That is not watch repair. A real watchmaker should be able to strip down your watch, clean it, fix it, reassemble it, lube it, time it and return it in working order. Unfortunately, such people are rare. Keep searching. You might be surprised. I found two such watchmakers in my town.


----------



## Tom Barraclough (Mar 8, 2010)

I managed to have a look at the watch under a good microscope today and WOW.

If any of you get the chance to do this I recommend it - we have a zeiss stemi 2000 on the bench at work and I can see a tremendous amount of detail, the surface finish on many parts is impressive. I might try to get some pictures at some point, but the camera is not really set up for shiny things.

I've noticed another jewel, at "A" in this image:










I'm guessing this is the third wheel?

there is also a shaft (arbor?) at "B" which is not jewelled, which I presume is the winding wheel, as it rotates when I try to wind the watch.

contrary to my earlier post, the "seconds" (4th?) wheel is jewelled, so jeweling of the chronograph makes more sense.

Tom


----------



## Seismic one (Jun 21, 2008)

Tom case maker was one Edward Francillion.


----------



## mel (Dec 6, 2006)

Tom, you could try the watchie in Loanhead for advice at least - small shop in Clerk Street, in the book under Peter Inwood. Not sure about how much work he does nowadays, but he does/did a LOT of work for other "so-called" watchmakers in the area and Edinburgh.

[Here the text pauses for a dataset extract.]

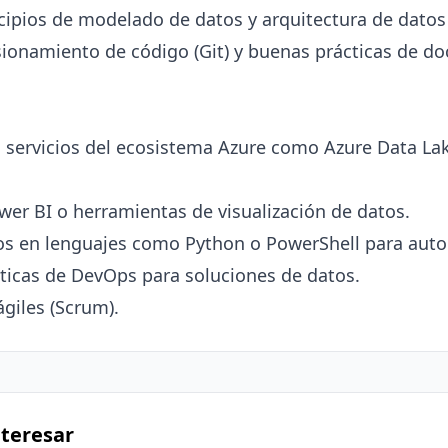
teresar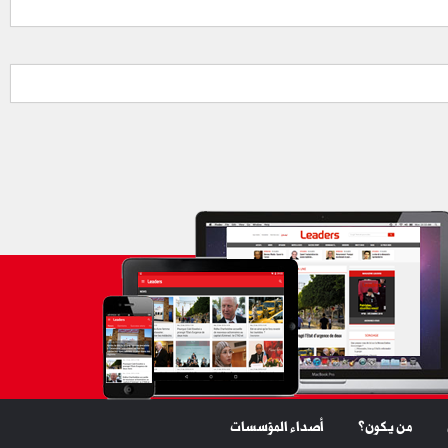
من يكون؟
أصداء المؤسسات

And he's not fast, my son-in-law waited four months for a repair, but the watch was great when he got it back.

I'd think he could at least look and advise on where to take it or send it to be worked on properly.


----------



## mel (Dec 6, 2006)

Tom, you could try the watchie in Loanhead for advice at least - small shop in Clerk Street, in the book under Peter Inwood. Not sure about how much work he does nowadays, but he does/did a LOT of work for other "so-called" watchmakers in the area and Edinburgh.

And he's not fast, my son-in-law waited four months for a repair, but the watch was great when he got it back.

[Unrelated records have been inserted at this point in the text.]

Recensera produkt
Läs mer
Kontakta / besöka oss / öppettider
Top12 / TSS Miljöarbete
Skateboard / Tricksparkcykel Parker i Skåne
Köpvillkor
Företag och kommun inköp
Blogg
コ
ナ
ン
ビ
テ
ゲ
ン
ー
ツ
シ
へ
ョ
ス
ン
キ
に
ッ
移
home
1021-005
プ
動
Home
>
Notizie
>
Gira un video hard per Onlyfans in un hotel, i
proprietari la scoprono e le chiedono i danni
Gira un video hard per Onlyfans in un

I'd think he could at least look and advise on where to take it or send it to be worked on properly.


----------



## Tom Barraclough (Mar 8, 2010)

Seismic one said:


> Tom case maker was one Edward Francillion.


Ah Ha! a name.

I wonder if the Francillion name is not a coincidence. Some relation to Ernest Francillon of Longines perhaps?


----------



## ValvesRule (May 20, 2009)

Tom Barraclough said:


> I've noticed another jewel, at "A" in this image:
> 
> 
> 
> ...


Correct.



> There is also a shaft (arbor?) at "B" which is not jewelled, which I presume is the winding wheel, as it rotates when I try to wind the watch.


This is probably the Arbor of the Mainspring; that it is not jewelled is not surprising.


----------